Fig 2. IFITM1 enhances AiV RNA replication in multiple cell lines.

(A–C) 293 (A), HeLa (B), or Vero (C) cell lines stably expressing tetracycline (Tet)-inducible IFITM1, IFITM2 or IFITM3 were cultured with or without Tet for 72 h and then transfected with AiV replicon RNA. Cell lysates were harvested at the indicated time points after transfection and then assayed for luciferase activity. The peak activity obtained for cells in the absence of Tet was taken as 100%. Tet-induced IFITM1, IFITM2, or IFITM3 protein expression in each cell line was detected by Western blotting (bottom panels of (A) and right panel of (B) or right panel of (C)). (D) HeLa cells were transfected with the control, IFITM1, IFITM2, or IFITM3 siRNA for 72 h and then transfected with replicon RNA. At the indicated time points after replicon RNA transfection, cell lysates were harvested and subjected to the luciferase assay.
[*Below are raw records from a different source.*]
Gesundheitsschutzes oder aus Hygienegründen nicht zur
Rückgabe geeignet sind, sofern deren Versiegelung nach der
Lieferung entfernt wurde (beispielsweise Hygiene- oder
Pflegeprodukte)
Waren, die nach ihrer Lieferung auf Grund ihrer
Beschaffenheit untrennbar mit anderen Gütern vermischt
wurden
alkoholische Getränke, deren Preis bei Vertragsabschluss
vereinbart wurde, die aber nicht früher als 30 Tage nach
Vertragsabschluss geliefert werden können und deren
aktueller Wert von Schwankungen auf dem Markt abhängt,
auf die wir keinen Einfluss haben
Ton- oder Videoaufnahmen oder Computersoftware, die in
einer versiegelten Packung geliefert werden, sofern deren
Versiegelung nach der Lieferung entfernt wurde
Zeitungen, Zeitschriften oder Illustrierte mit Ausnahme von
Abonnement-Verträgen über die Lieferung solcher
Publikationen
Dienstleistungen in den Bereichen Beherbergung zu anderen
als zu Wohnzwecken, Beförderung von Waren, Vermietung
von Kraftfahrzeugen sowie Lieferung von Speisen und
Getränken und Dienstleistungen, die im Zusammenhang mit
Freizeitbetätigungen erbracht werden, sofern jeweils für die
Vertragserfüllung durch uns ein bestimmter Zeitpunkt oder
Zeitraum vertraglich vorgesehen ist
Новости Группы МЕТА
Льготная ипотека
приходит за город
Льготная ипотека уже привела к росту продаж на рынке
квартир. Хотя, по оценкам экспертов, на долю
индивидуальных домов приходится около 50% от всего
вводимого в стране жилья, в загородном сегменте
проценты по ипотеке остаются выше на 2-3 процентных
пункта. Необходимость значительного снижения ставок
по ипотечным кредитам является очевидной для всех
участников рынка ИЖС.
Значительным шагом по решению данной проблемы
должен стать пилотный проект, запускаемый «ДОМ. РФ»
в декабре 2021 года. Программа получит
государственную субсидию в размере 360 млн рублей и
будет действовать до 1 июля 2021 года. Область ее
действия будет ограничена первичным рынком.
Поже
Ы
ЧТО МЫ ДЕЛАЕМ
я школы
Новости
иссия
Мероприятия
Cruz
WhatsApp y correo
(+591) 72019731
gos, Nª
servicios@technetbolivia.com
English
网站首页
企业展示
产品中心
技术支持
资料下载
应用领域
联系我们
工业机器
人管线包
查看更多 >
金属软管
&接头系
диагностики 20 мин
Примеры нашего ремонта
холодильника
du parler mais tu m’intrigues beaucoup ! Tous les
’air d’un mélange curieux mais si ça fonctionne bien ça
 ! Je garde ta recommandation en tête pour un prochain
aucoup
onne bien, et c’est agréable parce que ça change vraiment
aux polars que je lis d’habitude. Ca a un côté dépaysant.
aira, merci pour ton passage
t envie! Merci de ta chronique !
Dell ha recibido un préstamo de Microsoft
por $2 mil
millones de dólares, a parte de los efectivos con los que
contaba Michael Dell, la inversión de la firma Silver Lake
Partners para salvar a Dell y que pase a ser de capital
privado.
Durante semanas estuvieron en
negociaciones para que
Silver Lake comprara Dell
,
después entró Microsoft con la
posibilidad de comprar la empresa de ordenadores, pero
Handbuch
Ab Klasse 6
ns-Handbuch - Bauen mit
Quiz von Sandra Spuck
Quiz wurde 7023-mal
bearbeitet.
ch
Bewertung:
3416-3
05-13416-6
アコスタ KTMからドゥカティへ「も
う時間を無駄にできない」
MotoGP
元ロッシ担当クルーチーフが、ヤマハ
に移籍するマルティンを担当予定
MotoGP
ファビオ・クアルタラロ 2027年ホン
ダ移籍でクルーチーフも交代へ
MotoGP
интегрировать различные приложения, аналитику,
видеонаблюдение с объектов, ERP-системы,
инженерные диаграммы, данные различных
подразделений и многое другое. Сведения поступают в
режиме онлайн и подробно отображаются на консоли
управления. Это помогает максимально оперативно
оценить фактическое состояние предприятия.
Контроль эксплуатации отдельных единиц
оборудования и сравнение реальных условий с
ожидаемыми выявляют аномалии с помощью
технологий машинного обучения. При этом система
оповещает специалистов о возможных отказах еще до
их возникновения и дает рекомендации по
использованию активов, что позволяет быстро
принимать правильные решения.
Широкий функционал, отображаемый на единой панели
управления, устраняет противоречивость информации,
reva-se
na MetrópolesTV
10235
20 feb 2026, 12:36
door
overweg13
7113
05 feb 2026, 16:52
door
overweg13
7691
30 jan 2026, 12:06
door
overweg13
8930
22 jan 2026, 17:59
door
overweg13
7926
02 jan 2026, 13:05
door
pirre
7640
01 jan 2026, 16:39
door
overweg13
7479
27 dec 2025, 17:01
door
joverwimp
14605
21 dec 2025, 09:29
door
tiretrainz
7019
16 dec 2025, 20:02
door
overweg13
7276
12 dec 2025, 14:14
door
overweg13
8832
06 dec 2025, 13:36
The maximum value obtained for cells treated with control siRNA was taken as 100%. (E) IFITM1, IFITM2, or IFITM3 knockdown was confirmed by Western blotting. (F) Cell viability was determined by the CellTiter-Glo assay. Data are the means ± SD of at least three independent experiments. *, P < 0.05; **, P < 0.001; ***, P < 0.0001.